A mastering engineer needs room to work. Don’t try to master your mix before you send it. The levels you give your mastering engineer to work with will have a direct impact on the final results. Ideally your mix-down, in the premastering stage, should not exceed -4dB. A good range would be between -6dB to -3dB in the loud parts. A large part of the mastering process involves proccesses that add volume to the file. From compressors to enhancers, the file will need room to work with. Try to send a mix that is already at 0dB and you will be defeating half the improvement the mastering engineer can make. One goal of mastering your CD is to make all the tracks blend together for apparent loudness. If a mix is already too loud, all the engineer can do is reduce the volume or compress it even more with a reduction on the output. This will result in a CD that lacks the punch and overall sonics of a proper finished product. You don’t have to lose the sonic strength of your music to do this. Often it is as simple as turning down the main output level of your DAW software before rendering. If it is necessary to pull down the volume of each track; do it. It can’t be over-emphasized that this is the most common mistake of the home recordist when preparing a collection of songs for mastering. Let the mastering engineer do the levels, and make sure to give the headroom required to do a proper job.

Make sure your mix has the full sonic range of the recording. You can’t expect the mastering engineer to create frequencies that weren’t there to begin with. While they very likely have the tools to widen the frequency range of the sound, it is a lot better to give them the full range to begin with. This is very easy to check in most recording software. The tool is often called an analyzer, and should be consulted before sending your music off to be mastered. If your software analyzer seems too complex, or you don’t really know what you are looking for, you can use the Windows MediaPlayer to get a pretty good idea of what is in your mix.
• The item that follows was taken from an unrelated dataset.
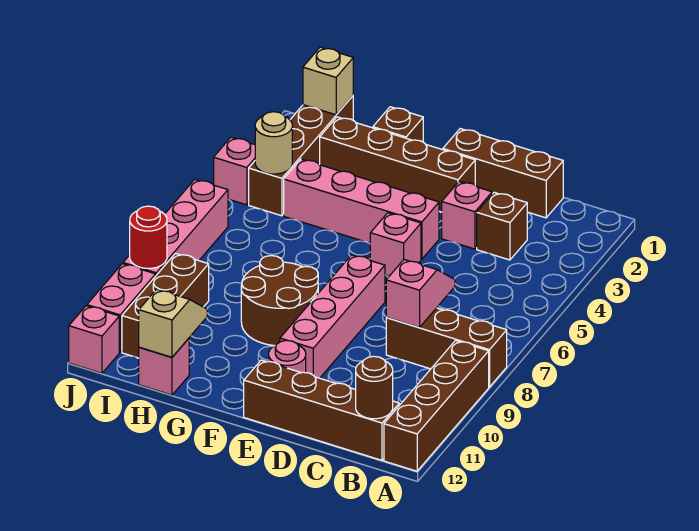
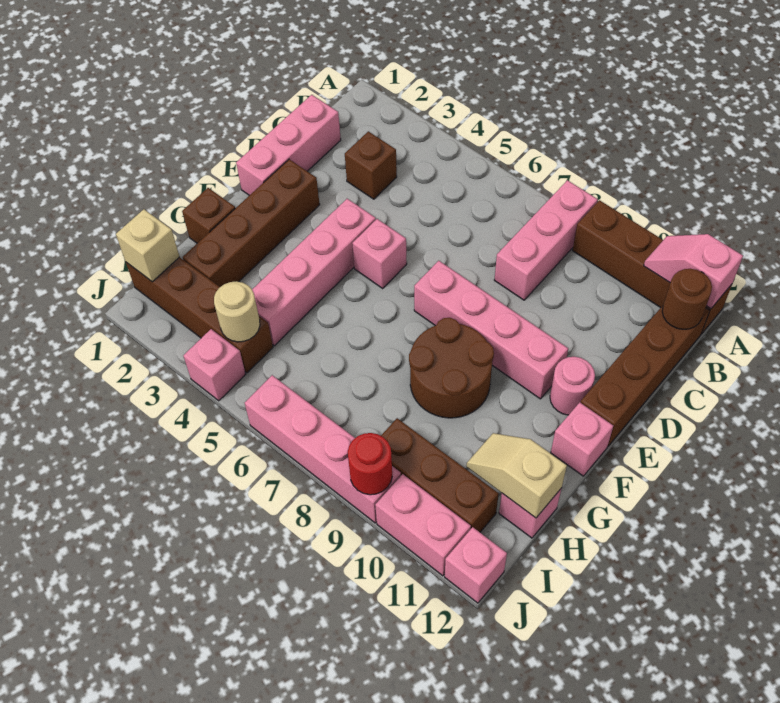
brown 1x3 brick [386,308,507,387] -> pink 1x3 brick [494,180,598,300]
brown 1x3 brick [443,129,563,218] -> pink 1x3 brick [236,95,341,195]
pink 1x2 slope [386,260,455,328] -> pink 1x2 slope moved to [644,234,743,309]
pink 1x1 brick [442,182,492,249] -> pink 1x1 brick moved to [551,402,613,476]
You should see the display bars going up and down as your song plays. The bars to the left display the volumes of the lower frequencies, and the bars to the right display the volumes of the upper frequencies, with the bars in between covering the middle frequencies spread evenly in between. If the bars to the left are always higher than the bars in the middle; your mix is bass heavy. If the bars to the right are peaking; your mix has a lot of high-end. To see what a good mix should look like, put in a favorite CD (one you like the sound of) and watch the bars display. You’ll probably notice that all the frequency bars display, and for a lot of popular music they will appear very strong (going up high) and pretty even across the spectrum. At this point you want to remember that this music has already been mastered, so the levels in your mix should be lower, as discussed above. However, if your mix shows a frequency display that is missing in the low or high end you will want to question why. Likewise, if your mix if excessive in one extreme or the other, you will want to make the corrections before sending it off to be mastered. It is a lot easier at this stage of the game to make these corrections as opposed to expecting the mastering engineer to do it after the tracks are all mixed together. A good mastering engineer can make a world of difference in the sonics of your recording, but it is wise to give them the best product you can to work with. Make sure every instrument can be heard, and make use of the full sonic spectrum available.